### Directions for this task:
Write out the entries once more, exactly as they appear.

++++ Input records ++++

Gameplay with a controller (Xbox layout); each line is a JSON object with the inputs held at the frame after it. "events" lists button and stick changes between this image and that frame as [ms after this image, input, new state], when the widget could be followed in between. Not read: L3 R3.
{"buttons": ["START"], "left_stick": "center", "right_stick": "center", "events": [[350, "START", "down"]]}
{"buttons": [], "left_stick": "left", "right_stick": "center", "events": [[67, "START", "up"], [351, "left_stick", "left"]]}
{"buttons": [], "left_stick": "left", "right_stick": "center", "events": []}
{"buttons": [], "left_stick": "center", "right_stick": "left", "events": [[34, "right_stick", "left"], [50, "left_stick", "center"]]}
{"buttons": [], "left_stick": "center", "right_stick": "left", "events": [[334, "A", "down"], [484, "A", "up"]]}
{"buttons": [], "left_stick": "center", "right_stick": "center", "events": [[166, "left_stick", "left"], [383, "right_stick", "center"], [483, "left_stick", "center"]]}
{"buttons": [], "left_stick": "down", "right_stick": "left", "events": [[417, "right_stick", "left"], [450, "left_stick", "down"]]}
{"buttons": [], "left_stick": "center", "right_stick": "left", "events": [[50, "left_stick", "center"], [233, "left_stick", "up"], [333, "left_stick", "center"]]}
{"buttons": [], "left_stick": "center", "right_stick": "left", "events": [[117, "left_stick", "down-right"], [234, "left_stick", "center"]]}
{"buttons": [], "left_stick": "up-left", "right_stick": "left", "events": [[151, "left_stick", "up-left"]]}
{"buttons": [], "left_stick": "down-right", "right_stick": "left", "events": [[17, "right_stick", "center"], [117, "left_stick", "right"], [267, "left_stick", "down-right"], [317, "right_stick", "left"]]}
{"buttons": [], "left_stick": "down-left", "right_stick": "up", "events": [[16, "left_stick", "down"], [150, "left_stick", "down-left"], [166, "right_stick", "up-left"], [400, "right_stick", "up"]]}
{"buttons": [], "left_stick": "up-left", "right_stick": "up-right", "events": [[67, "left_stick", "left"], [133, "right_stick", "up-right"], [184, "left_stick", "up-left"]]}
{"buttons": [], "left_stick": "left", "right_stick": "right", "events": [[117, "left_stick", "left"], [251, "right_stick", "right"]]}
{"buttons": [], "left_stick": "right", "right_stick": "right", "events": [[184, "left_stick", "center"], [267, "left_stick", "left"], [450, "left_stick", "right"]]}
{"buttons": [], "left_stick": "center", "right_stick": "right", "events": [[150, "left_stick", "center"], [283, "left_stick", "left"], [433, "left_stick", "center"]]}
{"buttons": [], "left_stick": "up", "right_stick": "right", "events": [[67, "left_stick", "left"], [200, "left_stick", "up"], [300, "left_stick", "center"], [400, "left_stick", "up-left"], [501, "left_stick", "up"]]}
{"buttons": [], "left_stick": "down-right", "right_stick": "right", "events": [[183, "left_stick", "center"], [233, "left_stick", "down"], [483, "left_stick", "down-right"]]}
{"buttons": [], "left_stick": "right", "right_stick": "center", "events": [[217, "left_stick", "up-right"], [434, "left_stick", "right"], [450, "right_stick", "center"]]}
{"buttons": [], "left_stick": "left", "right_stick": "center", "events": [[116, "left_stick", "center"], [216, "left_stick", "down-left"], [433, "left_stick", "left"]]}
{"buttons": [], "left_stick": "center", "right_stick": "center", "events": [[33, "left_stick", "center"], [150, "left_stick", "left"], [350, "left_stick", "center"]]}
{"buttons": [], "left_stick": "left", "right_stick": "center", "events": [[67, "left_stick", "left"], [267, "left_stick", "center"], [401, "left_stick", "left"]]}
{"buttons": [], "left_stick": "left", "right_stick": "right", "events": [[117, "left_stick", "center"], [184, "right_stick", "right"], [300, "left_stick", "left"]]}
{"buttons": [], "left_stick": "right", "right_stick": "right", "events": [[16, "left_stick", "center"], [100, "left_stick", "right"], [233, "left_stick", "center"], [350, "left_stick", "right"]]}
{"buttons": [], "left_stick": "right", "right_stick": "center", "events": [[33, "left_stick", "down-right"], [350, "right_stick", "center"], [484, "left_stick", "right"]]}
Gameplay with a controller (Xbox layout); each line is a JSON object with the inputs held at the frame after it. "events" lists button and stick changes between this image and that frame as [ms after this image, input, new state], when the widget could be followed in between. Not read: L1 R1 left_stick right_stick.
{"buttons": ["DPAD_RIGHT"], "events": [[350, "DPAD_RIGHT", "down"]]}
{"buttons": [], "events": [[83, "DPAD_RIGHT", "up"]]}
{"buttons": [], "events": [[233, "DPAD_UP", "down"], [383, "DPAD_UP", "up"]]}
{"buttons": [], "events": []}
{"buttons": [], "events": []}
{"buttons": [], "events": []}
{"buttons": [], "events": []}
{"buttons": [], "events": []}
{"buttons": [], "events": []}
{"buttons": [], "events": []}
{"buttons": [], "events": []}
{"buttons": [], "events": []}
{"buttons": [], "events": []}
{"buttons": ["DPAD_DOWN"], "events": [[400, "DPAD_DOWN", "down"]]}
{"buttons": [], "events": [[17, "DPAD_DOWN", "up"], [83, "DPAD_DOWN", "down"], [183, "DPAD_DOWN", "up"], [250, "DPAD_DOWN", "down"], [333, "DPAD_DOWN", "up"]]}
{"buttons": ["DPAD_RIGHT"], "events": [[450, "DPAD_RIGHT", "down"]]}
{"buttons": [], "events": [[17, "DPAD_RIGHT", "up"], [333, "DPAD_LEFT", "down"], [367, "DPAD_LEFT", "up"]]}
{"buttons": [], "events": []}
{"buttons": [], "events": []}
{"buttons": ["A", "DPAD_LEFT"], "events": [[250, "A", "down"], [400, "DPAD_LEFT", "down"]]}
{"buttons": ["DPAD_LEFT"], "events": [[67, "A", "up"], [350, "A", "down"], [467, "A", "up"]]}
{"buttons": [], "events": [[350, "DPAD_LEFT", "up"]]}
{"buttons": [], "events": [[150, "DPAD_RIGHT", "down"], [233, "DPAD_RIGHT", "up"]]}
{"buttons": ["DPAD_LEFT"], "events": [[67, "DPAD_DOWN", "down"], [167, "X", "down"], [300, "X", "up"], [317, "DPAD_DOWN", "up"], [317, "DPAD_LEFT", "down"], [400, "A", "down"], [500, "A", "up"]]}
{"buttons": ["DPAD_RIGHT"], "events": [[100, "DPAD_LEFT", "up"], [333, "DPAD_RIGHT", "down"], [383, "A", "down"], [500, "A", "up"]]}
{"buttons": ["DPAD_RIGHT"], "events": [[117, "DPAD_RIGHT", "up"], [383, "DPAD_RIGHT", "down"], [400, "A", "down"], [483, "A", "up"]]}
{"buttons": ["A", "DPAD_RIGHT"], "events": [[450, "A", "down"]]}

++++

### Final answer:
Gameplay with a controller (Xbox layout); each line is a JSON object with the inputs held at the frame after it. "events" lists button and stick changes between this image and that frame as [ms after this image, input, new state], when the widget could be followed in between. Not read: L3 R3.
{"buttons": ["START"], "left_stick": "center", "right_stick": "center", "events": [[350, "START", "down"]]}
{"buttons": [], "left_stick": "left", "right_stick": "center", "events": [[67, "START", "up"], [351, "left_stick", "left"]]}
{"buttons": [], "left_stick": "left", "right_stick": "center", "events": []}
{"buttons": [], "left_stick": "center", "right_stick": "left", "events": [[34, "right_stick", "left"], [50, "left_stick", "center"]]}
{"buttons": [], "left_stick": "center", "right_stick": "left", "events": [[334, "A", "down"], [484, "A", "up"]]}
{"buttons": [], "left_stick": "center", "right_stick": "center", "events": [[166, "left_stick", "left"], [383, "right_stick", "center"], [483, "left_stick", "center"]]}
{"buttons": [], "left_stick": "down", "right_stick": "left", "events": [[417, "right_stick", "left"], [450, "left_stick", "down"]]}
{"buttons": [], "left_stick": "center", "right_stick": "left", "events": [[50, "left_stick", "center"], [233, "left_stick", "up"], [333, "left_stick", "center"]]}
{"buttons": [], "left_stick": "center", "right_stick": "left", "events": [[117, "left_stick", "down-right"], [234, "left_stick", "center"]]}
{"buttons": [], "left_stick": "up-left", "right_stick": "left", "events": [[151, "left_stick", "up-left"]]}
{"buttons": [], "left_stick": "down-right", "right_stick": "left", "events": [[17, "right_stick", "center"], [117, "left_stick", "right"], [267, "left_stick", "down-right"], [317, "right_stick", "left"]]}
{"buttons": [], "left_stick": "down-left", "right_stick": "up", "events": [[16, "left_stick", "down"], [150, "left_stick", "down-left"], [166, "right_stick", "up-left"], [400, "right_stick", "up"]]}
{"buttons": [], "left_stick": "up-left", "right_stick": "up-right", "events": [[67, "left_stick", "left"], [133, "right_stick", "up-right"], [184, "left_stick", "up-left"]]}
{"buttons": [], "left_stick": "left", "right_stick": "right", "events": [[117, "left_stick", "left"], [251, "right_stick", "right"]]}
{"buttons": [], "left_stick": "right", "right_stick": "right", "events": [[184, "left_stick", "center"], [267, "left_stick", "left"], [450, "left_stick", "right"]]}
{"buttons": [], "left_stick": "center", "right_stick": "right", "events": [[150, "left_stick", "center"], [283, "left_stick", "left"], [433, "left_stick", "center"]]}
{"buttons": [], "left_stick": "up", "right_stick": "right", "events": [[67, "left_stick", "left"], [200, "left_stick", "up"], [300, "left_stick", "center"], [400, "left_stick", "up-left"], [501, "left_stick", "up"]]}
{"buttons": [], "left_stick": "down-right", "right_stick": "right", "events": [[183, "left_stick", "center"], [233, "left_stick", "down"], [483, "left_stick", "down-right"]]}
{"buttons": [], "left_stick": "right", "right_stick": "center", "events": [[217, "left_stick", "up-right"], [434, "left_stick", "right"], [450, "right_stick", "center"]]}
{"buttons": [], "left_stick": "left", "right_stick": "center", "events": [[116, "left_stick", "center"], [216, "left_stick", "down-left"], [433, "left_stick", "left"]]}
{"buttons": [], "left_stick": "center", "right_stick": "center", "events": [[33, "left_stick", "center"], [150, "left_stick", "left"], [350, "left_stick", "center"]]}
{"buttons": [], "left_stick": "left", "right_stick": "center", "events": [[67, "left_stick", "left"], [267, "left_stick", "center"], [401, "left_stick", "left"]]}
{"buttons": [], "left_stick": "left", "right_stick": "right", "events": [[117, "left_stick", "center"], [184, "right_stick", "right"], [300, "left_stick", "left"]]}
{"buttons": [], "left_stick": "right", "right_stick": "right", "events": [[16, "left_stick", "center"], [100, "left_stick", "right"], [233, "left_stick", "center"], [350, "left_stick", "right"]]}
{"buttons": [], "left_stick": "right", "right_stick": "center", "events": [[33, "left_stick", "down-right"], [350, "right_stick", "center"], [484, "left_stick", "right"]]}
Gameplay with a controller (Xbox layout); each line is a JSON object with the inputs held at the frame after it. "events" lists button and stick changes between this image and that frame as [ms after this image, input, new state], when the widget could be followed in between. Not read: L1 R1 left_stick right_stick.
{"buttons": ["DPAD_RIGHT"], "events": [[350, "DPAD_RIGHT", "down"]]}
{"buttons": [], "events": [[83, "DPAD_RIGHT", "up"]]}
{"buttons": [], "events": [[233, "DPAD_UP", "down"], [383, "DPAD_UP", "up"]]}
{"buttons": [], "events": []}
{"buttons": [], "events": []}
{"buttons": [], "events": []}
{"buttons": [], "events": []}
{"buttons": [], "events": []}
{"buttons": [], "events": []}
{"buttons": [], "events": []}
{"buttons": [], "events": []}
{"buttons": [], "events": []}
{"buttons": [], "events": []}
{"buttons": ["DPAD_DOWN"], "events": [[400, "DPAD_DOWN", "down"]]}
{"buttons": [], "events": [[17, "DPAD_DOWN", "up"], [83, "DPAD_DOWN", "down"], [183, "DPAD_DOWN", "up"], [250, "DPAD_DOWN", "down"], [333, "DPAD_DOWN", "up"]]}
{"buttons": ["DPAD_RIGHT"], "events": [[450, "DPAD_RIGHT", "down"]]}
{"buttons": [], "events": [[17, "DPAD_RIGHT", "up"], [333, "DPAD_LEFT", "down"], [367, "DPAD_LEFT", "up"]]}
{"buttons": [], "events": []}
{"buttons": [], "events": []}
{"buttons": ["A", "DPAD_LEFT"], "events": [[250, "A", "down"], [400, "DPAD_LEFT", "down"]]}
{"buttons": ["DPAD_LEFT"], "events": [[67, "A", "up"], [350, "A", "down"], [467, "A", "up"]]}
{"buttons": [], "events": [[350, "DPAD_LEFT", "up"]]}
{"buttons": [], "events": [[150, "DPAD_RIGHT", "down"], [233, "DPAD_RIGHT", "up"]]}
{"buttons": ["DPAD_LEFT"], "events": [[67, "DPAD_DOWN", "down"], [167, "X", "down"], [300, "X", "up"], [317, "DPAD_DOWN", "up"], [317, "DPAD_LEFT", "down"], [400, "A", "down"], [500, "A", "up"]]}
{"buttons": ["DPAD_RIGHT"], "events": [[100, "DPAD_LEFT", "up"], [333, "DPAD_RIGHT", "down"], [383, "A", "down"], [500, "A", "up"]]}
{"buttons": ["DPAD_RIGHT"], "events": [[117, "DPAD_RIGHT", "up"], [383, "DPAD_RIGHT", "down"], [400, "A", "down"], [483, "A", "up"]]}
{"buttons": ["A", "DPAD_RIGHT"], "events": [[450, "A", "down"]]}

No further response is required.